Multi-bbox inference - Githubissues

yformer / EfficientSAM

EfficientSAM: Leveraged Masked Image Pretraining for Efficient Segment Anything

Apache License 2.0

2.16k stars 153 forks source link

Multi-bbox inference #11

Open sulaimanvesal opened 11 months ago

sulaimanvesal commented 11 months ago

Thanks for sharing this repo.

On the demo collab file, how we can pass multi bounding boxes to the model as prompt?

I have a widget which gets the bboxs by the users, and I want to pass it to the model like FastSAM.

sulaimanvesal commented 11 months ago

One more question, the CPU version on a core-i7 with an input size of 1024x512 is quite slow. FastSAM-S (ultralytics) on the same machine and input size has an inference time around 400ms.

Inference using:  efficientsam_ti_cpu.jit
Input size: torch.Size([3, 512, 1024])
Preprocess Time: 79.8783 ms
Inference Time: 6939.1549 ms

yformer commented 11 months ago

@klightz, can you help @sulaimanvesal for taking multi bounding boxes to the model as prompt.

yformer commented 11 months ago

@sulaimanvesal, For EfficientSAM, we resize the input image to the size of 1024x1024 for model input. The preprocess and the postprocess are all included in the torchscript model. You also need to include that for FastSAM-S. Actually the demo we hosted on our server now is using cpu, Intel(R) Xeon(R) Platinum 8339HC CPU @ 1.80GHz, which seems not that slow even for efficientsam_s_cpu.jit.

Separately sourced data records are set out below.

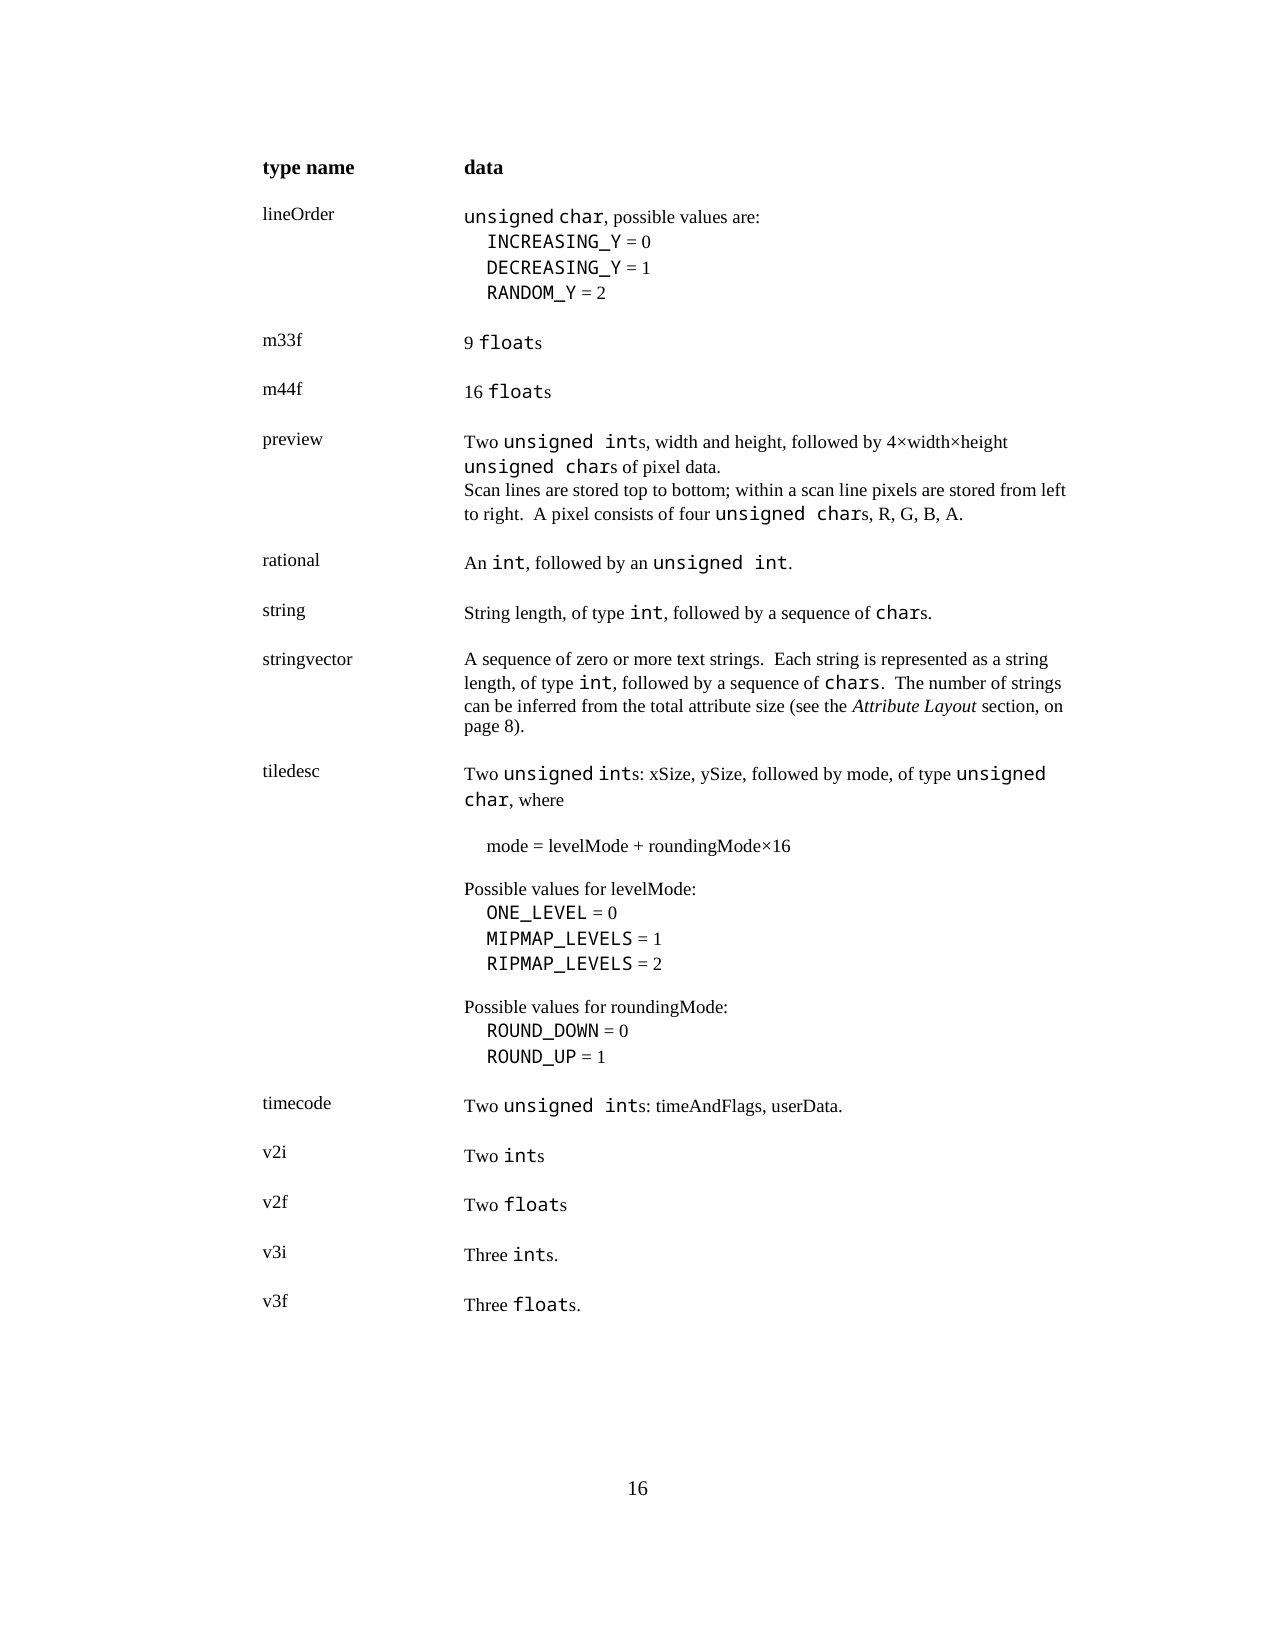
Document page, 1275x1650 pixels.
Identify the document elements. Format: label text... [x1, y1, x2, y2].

table_cell m44f [256, 373, 458, 422]
table_cell Two floats [458, 1186, 1087, 1235]
table_cell v2i [256, 1136, 458, 1186]
table_cell rational [256, 544, 458, 593]
table_cell preview [256, 423, 458, 544]
table_cell Two unsigned ints, width and height, followed by 4×width×height unsigned chars of pixel data. Scan lines are stored top to bottom; within a scan line pixels are stored from left to right. A pixel consists of four unsigned chars, R, G, B, A. [458, 423, 1087, 544]
table_cell Three ints. [458, 1235, 1087, 1285]
table_header type name [256, 150, 458, 197]
table_cell An int, followed by an unsigned int. [458, 544, 1087, 593]
table_cell Three floats. [458, 1285, 1087, 1334]
table_cell v3i [256, 1235, 458, 1285]
table_cell Two ints [458, 1136, 1087, 1186]
table_cell string [256, 593, 458, 643]
table_cell v2f [256, 1186, 458, 1235]
table_cell unsigned char, possible values are: INCREASING_Y = 0 DECREASING_Y = 1 RANDOM_Y = 2 [458, 197, 1087, 323]
table_cell A sequence of zero or more text strings. Each string is represented as a string length, of type int, followed by a sequence of chars. The number of strings can be inferred from the total attribute size (see the Attribute Layout section, on page 8). [458, 643, 1087, 755]
table_cell stringvector [256, 643, 458, 755]
table_cell tiledesc [256, 755, 458, 1087]
table_header data [458, 150, 1087, 197]
table_cell v3f [256, 1285, 458, 1334]
table_cell timecode [256, 1087, 458, 1136]
table_cell 16 floats [458, 373, 1087, 422]
table_cell Two unsigned ints: xSize, ySize, followed by mode, of type unsigned char, where mode = levelMode + roundingMode×16 Possible values for levelMode: ONE_LEVEL = 0 MIPMAP_LEVELS = 1 RIPMAP_LEVELS = 2 Possible values for roundingMode: ROUND_DOWN = 0 ROUND_UP = 1 [458, 755, 1087, 1087]
table_cell lineOrder [256, 197, 458, 323]
table_cell m33f [256, 323, 458, 373]
table_cell Two unsigned ints: timeAndFlags, userData. [458, 1087, 1087, 1136]
table_cell String length, of type int, followed by a sequence of chars. [458, 593, 1087, 643]
table_cell 9 floats [458, 323, 1087, 373]
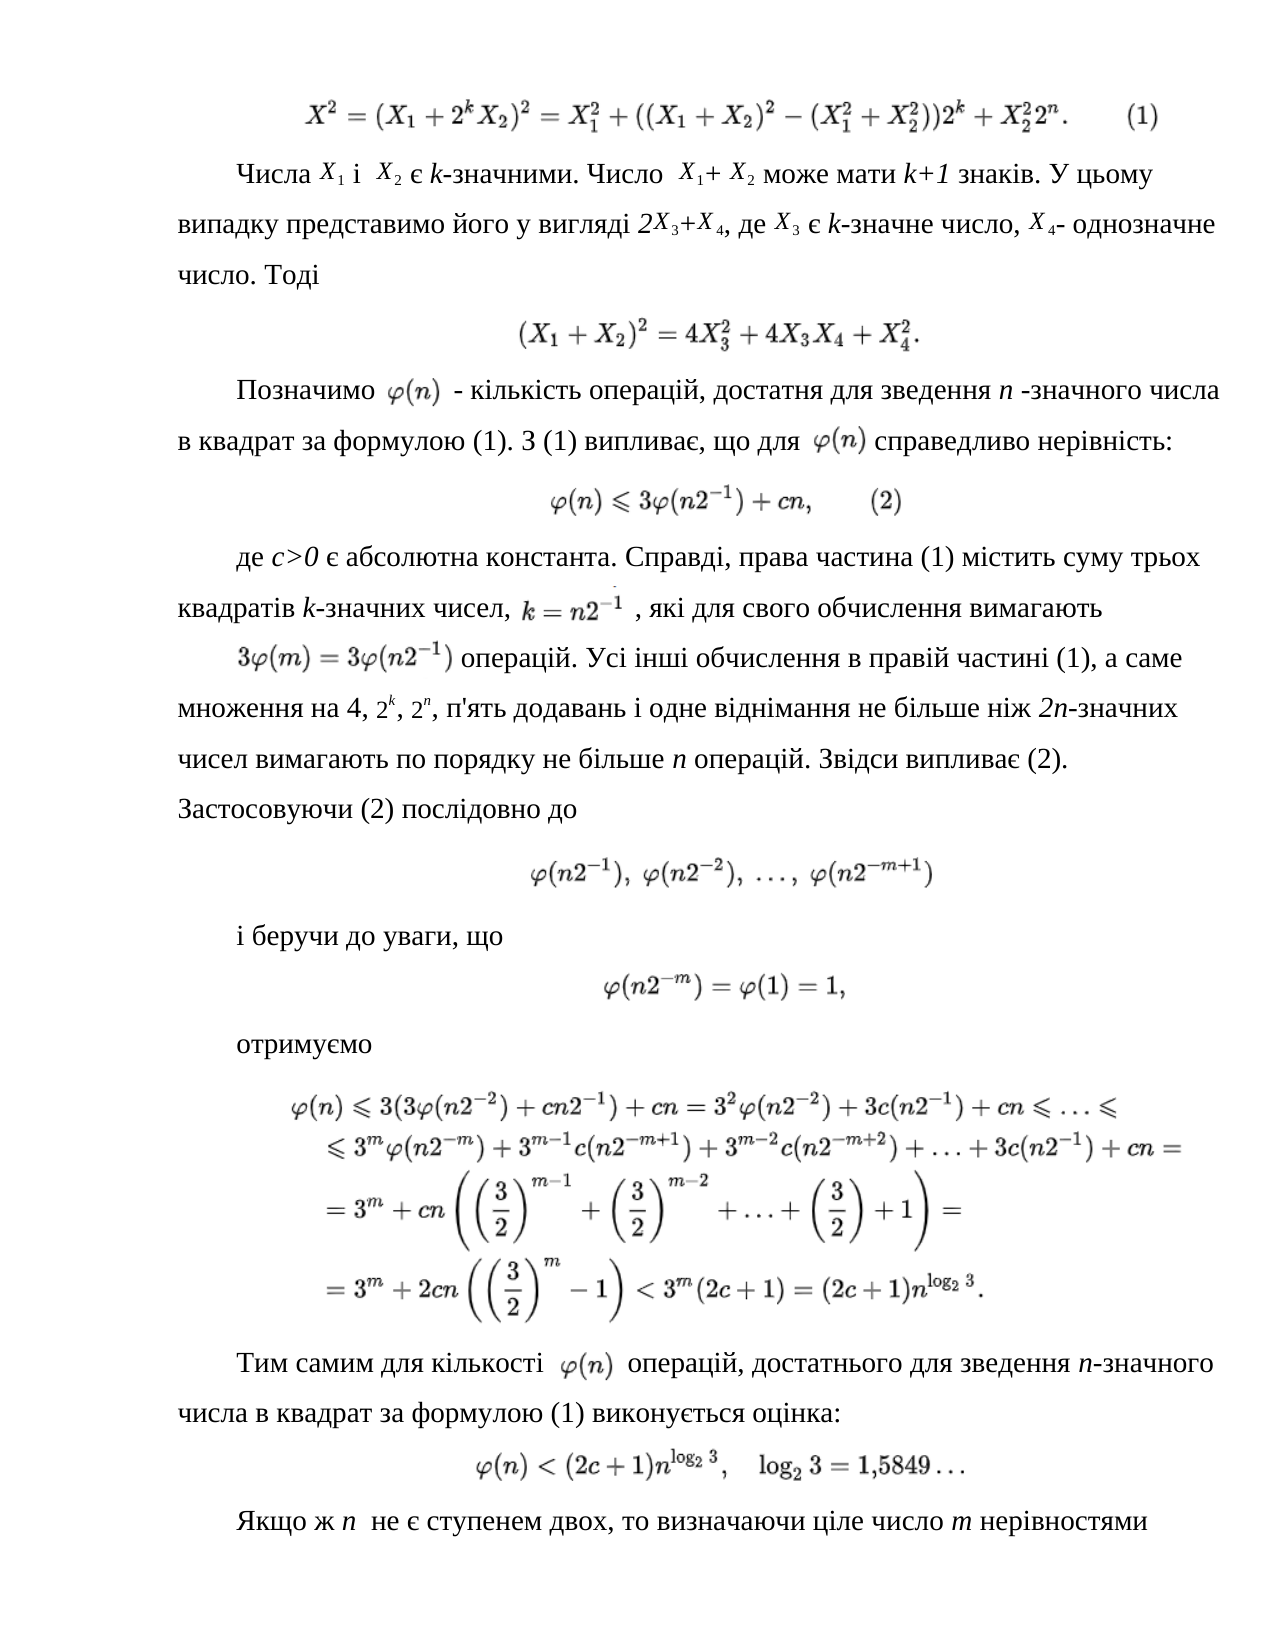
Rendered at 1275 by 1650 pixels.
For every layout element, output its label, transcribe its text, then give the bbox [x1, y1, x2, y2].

picture [556, 1346, 616, 1384]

sulaimanvesal commented 11 months ago

@yformer thanks for the reply. @klightz would you please let us know to perform multi-bounding boxes as prompt? similar to FastSAM?

sulaimanvesal commented 11 months ago

hi @yformer

Any update on how to running multi bounding boxes? thank you.

yformer commented 11 months ago

@balakv504, can you provide one example for using multi-bounding boxes as prompt?

balakrishnanv commented 11 months ago

The input_point to the model has shape [batch_size, num_masks, num_points, 2]. For multi bounding box, you feed in a tensor of shape [1, num_bounding_boxes, 2, 2] (assuming you are querying one image). For EfficientSAM, the encoder will be run only once and decoder is batched inference. Happy to provide an example in the colab if you have issues using this API.

sulaimanvesal commented 11 months ago

Thanks @balakrishnanv ! it would be great to see an example. It would be good not only for my case but for many others.

glennliu commented 11 months ago

I met the same issue and I find one example in Grounded-Segment-Anything repo. here.

They set batched_points in [B,num_box,2,2], and batched_points_labels in [B,num_box,2]. One box points label is set to 2, while the other is 3. But I don't understand how to decide the batched_points_labels here.

glennliu commented 11 months ago

I just find the related code. So, for bounding box, we can just set the label to [2,3], similar to the example in Grounded-SAM. It should work.

balakv504 commented 11 months ago

We will add an example for multiple bbox inference soon. Thanks for your patience. @glennliu Yes that is correct. Thanks for pulling that out.

sulaimanvesal commented 10 months ago

@yformer I am pinging in case any of the authors made an effort to provide a simple example of multi-bboxes. I know it's not that hard!